WORK ORDER
Whenever the string "shift" turns up in a line below, that line should be copied.

RECORDED INFORMATION

****************

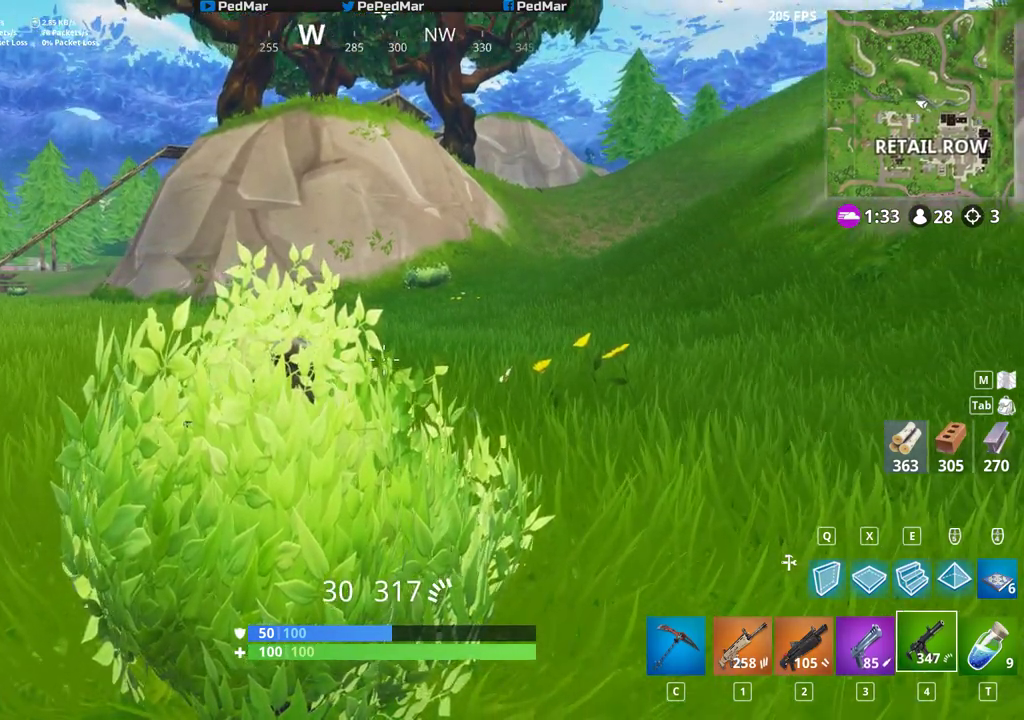
{"keys": ["d"], "mouse": [], "events": [[250, "d", "down"]]}
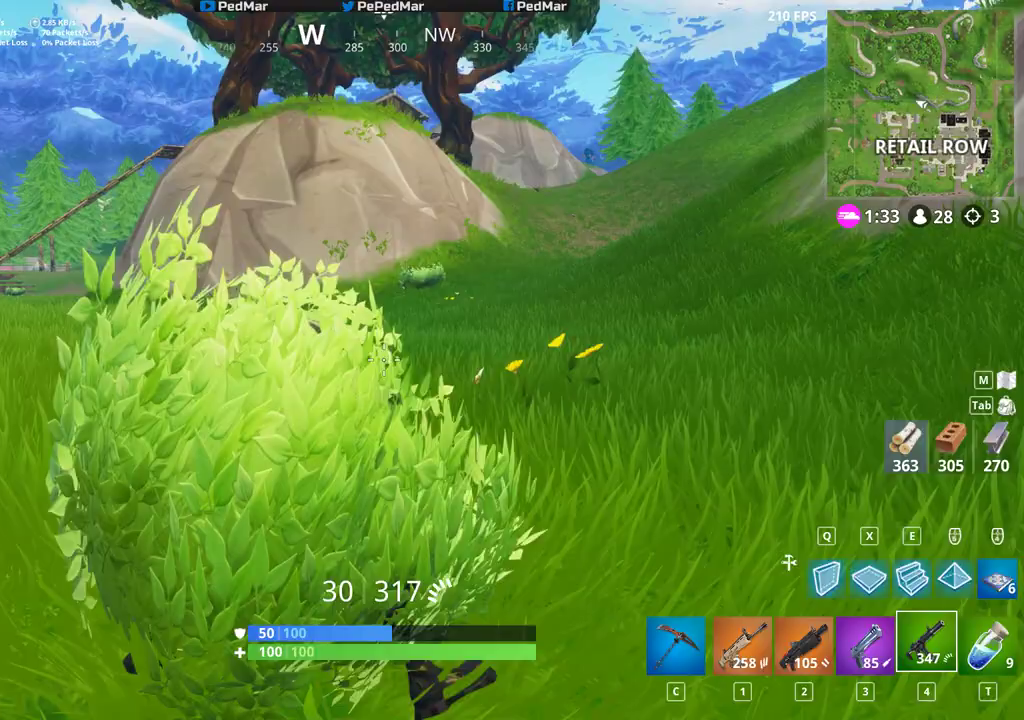
{"keys": ["d", "shift", "w"], "mouse": [], "events": [[67, "w", "down"], [350, "shift", "down"], [417, "space", "down"], [500, "space", "up"]]}
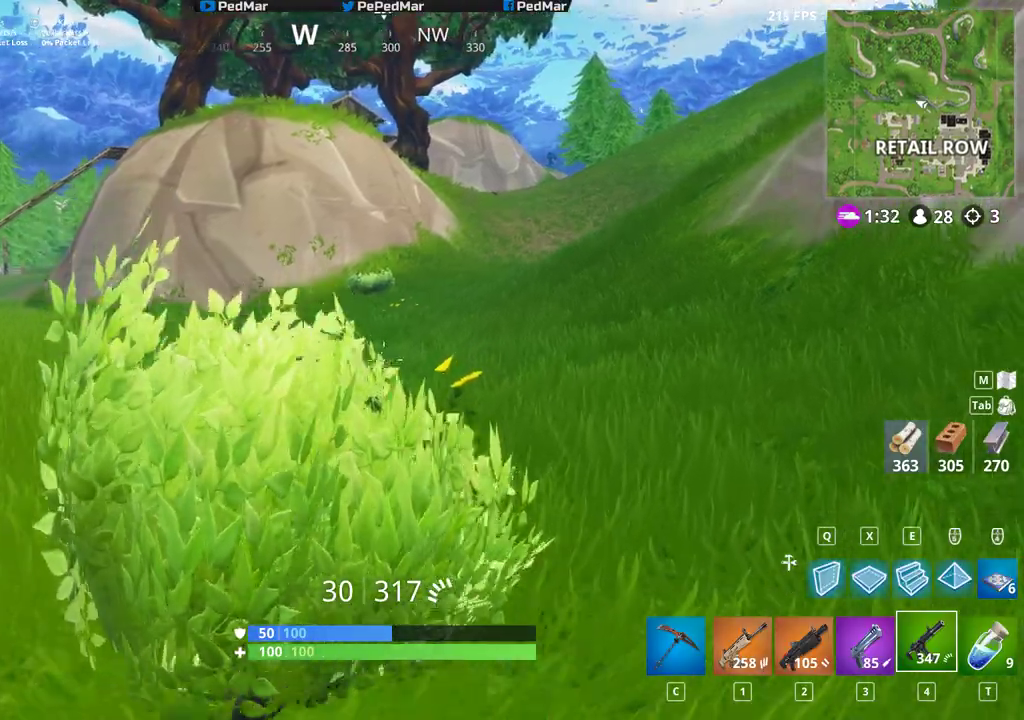
{"keys": ["d", "shift", "w"], "mouse": [], "events": []}
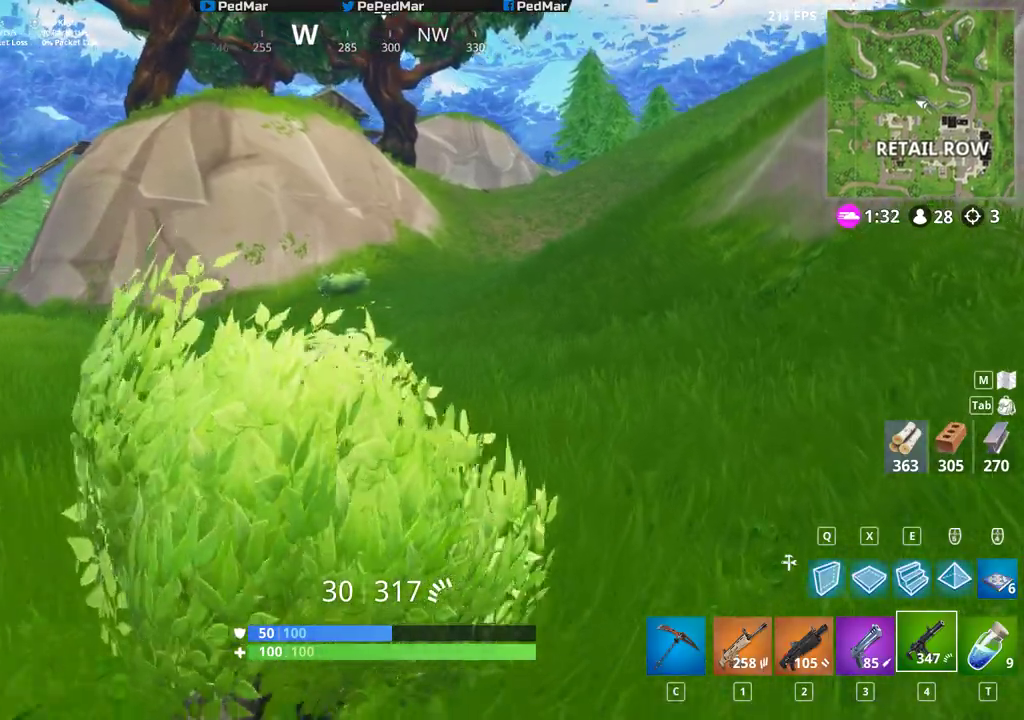
{"keys": ["d", "shift", "w"], "mouse": [], "events": [[250, "d", "up"], [417, "d", "down"]]}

****************

RESPONSE TO THE TASK
{"keys": ["d", "shift", "w"], "mouse": [], "events": [[67, "w", "down"], [350, "shift", "down"], [417, "space", "down"], [500, "space", "up"]]}
{"keys": ["d", "shift", "w"], "mouse": [], "events": []}
{"keys": ["d", "shift", "w"], "mouse": [], "events": [[250, "d", "up"], [417, "d", "down"]]}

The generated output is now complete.